New York (AFP) - Tesla reported Wednesday another quarter of sparkling earnings growth, but shares fell amid questions over the resilience of electric vehicle demand, CEO Elon Musk's embattled Twitter transaction and other issues.
The electric vehicle (EV) maker scored a more than doubling of profits in the third-quarter to $3.3 billion on increased auto deliveries
But shares retreated in after-hours trading after the company reported revenues of $21.5 billion, a 56 percent increase over the year-ago period, but about $500 million below analyst forecasts.
The company flagged battery supply chain bottlenecks as a constraint on EV growth and noted that logistics volatility was an "improving" challenge.
"Knock on wood, it looks like we'll have an epic end-of-year," Musk said during an earnings call.
"The factories are running at full speed and we're delivering every call we make."
The results follow Tesla's disclosure earlier this month that deliveries and production grew solidly in the third quarter after diving in the prior period due to a coronavirus-related factory closure at the company's Shanghai plant.
The automaker has avoided setting specific annual delivery targets, but analysts have benchmarked a target of about 1.4 million for all of 2022.
Tesla is on pace for a 50 percent increase in production this year, but could fall shy of that goal when it comes to getting the cars to buyers, chief financial officer Zach Kirkhorn said on the call.
Tesla is working on smoothing out a "crazy delivery wave" at the end of each quarter, Musk told analysts.
"There weren't enough boats; there weren't enough trains; there weren't enough car carriers to actually support the wave, because it got too big," Musk said.
Tesla watchers are expecting a strong fourth quarter with a restored Shanghai factory and the ramp-up of plants in Texas and Germany.
Immune to inflation?
But Covid-19 remains a wildcard in light of China's continued adherence to its zero-tolerance approach to fighting the virus.

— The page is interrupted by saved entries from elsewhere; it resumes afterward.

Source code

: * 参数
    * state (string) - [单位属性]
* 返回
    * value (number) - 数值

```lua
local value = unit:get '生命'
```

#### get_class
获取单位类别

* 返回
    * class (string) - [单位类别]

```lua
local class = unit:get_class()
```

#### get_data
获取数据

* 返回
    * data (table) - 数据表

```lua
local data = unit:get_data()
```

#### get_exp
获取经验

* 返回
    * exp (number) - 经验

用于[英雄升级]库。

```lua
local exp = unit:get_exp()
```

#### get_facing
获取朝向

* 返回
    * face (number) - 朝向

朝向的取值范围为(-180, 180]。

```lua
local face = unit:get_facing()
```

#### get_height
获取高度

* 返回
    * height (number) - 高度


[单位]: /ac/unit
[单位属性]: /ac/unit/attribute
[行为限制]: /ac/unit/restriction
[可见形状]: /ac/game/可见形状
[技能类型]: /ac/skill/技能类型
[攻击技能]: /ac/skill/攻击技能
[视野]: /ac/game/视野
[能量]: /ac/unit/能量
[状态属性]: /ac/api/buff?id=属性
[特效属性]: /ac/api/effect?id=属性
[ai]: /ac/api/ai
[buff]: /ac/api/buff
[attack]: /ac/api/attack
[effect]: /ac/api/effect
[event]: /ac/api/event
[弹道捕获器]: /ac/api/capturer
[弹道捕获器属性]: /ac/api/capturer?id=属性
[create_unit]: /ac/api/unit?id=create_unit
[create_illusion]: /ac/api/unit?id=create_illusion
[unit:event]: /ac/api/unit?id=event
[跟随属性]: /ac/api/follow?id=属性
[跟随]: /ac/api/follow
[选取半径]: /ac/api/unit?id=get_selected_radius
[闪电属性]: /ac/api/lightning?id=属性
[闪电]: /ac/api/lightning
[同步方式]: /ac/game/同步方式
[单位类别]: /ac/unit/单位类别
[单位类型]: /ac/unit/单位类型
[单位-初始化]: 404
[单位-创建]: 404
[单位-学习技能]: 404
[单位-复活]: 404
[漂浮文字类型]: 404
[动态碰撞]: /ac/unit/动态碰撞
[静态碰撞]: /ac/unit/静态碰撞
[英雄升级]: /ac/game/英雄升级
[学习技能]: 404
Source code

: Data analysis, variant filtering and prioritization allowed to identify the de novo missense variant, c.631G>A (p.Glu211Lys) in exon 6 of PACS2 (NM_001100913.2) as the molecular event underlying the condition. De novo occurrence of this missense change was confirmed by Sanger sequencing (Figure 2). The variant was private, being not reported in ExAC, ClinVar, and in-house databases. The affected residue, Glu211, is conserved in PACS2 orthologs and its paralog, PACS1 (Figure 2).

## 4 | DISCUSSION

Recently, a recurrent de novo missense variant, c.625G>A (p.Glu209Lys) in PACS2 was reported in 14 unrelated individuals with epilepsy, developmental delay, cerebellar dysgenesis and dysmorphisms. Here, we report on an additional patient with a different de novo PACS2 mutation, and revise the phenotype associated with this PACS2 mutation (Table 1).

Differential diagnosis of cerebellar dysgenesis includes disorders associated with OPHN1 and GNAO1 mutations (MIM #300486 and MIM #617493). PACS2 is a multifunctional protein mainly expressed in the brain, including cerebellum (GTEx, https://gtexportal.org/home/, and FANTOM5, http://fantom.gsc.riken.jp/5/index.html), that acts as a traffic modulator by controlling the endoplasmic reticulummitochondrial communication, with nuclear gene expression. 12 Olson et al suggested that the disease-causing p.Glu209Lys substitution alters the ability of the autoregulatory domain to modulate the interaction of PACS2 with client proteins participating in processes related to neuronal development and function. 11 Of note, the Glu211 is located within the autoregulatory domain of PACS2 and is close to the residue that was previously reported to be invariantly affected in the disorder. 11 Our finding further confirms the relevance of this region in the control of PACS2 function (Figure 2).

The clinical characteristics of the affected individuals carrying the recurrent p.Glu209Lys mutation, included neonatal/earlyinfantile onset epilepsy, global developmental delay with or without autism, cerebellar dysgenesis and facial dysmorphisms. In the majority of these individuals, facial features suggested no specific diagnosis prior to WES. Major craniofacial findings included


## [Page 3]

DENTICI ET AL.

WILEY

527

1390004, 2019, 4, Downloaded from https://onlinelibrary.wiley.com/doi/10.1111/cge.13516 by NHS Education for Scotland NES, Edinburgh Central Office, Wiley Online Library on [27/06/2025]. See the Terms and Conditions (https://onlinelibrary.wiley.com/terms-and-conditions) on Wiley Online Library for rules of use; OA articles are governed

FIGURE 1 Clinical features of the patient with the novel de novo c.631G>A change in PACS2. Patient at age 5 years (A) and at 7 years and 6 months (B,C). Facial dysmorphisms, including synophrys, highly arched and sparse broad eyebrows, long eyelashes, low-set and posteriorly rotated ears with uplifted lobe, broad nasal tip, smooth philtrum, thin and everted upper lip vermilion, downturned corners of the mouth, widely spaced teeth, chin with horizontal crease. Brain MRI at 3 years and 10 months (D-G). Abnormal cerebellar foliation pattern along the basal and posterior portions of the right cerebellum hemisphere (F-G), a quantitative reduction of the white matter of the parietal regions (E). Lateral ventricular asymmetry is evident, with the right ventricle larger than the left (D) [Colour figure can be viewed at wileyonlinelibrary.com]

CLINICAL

Another question concerns whether Musk's company will continue to remain immune to macroeconomic concerns, especially inflation.
The cheapest version, the Tesla Model 3, currently lists for about $48,500.With US inflation showing no signs of easing, analysts wonder whether demand for the pricey vehicles will remain robust.
Shares of Tesla have dropped more than 16 percent since September 30, shortly before the company released its third-quarter delivery figures and ahead of Musk's October 4 revival of his bid to acquire Twitter and head off a trial in which he was being sued by the company for breach-of-contract.
In the most recent move in the takeover saga, a Delaware judge suspended litigation between the parties to allow time to finalize the $44 billion transaction.
But the judge has said that if the deal does not close by October 28, the trial could be rescheduled for November.
"I'm excited about the Twitter situation," Musk said during the earnings call.
"I think it's an asset that has just sort of languished for a long time but has incredible potential, although obviously myself and the other investors are overpaying for Twitter right now."
Some analysts see the drop in Tesla shares -- during a period that saw the S&P 500 advance -- reflects worries that Musk will sell more Tesla shares to finance the purchase of the social media company.
"Despite Elon Musk's Twitter distractions, Tesla has been fixated on identifying and mitigating disruptive themes in the automotive sector," said GlobalData analyst Daniel Clarke.
"That's why its results show it to be one step ahead of competitors."
The analyst warned, however, that reliance on the China market is potentially a massive "bump in the road" for Tesla as geopolitical rivalry heats with the United States and Chinese electric car maker BYD approaches in its "rear view mirror."
Tesla shares were down more than six percent to $208.16 in after-hours trading, despite Musk saying there is a potential for the company to buy back billions of dollars' worth of shares.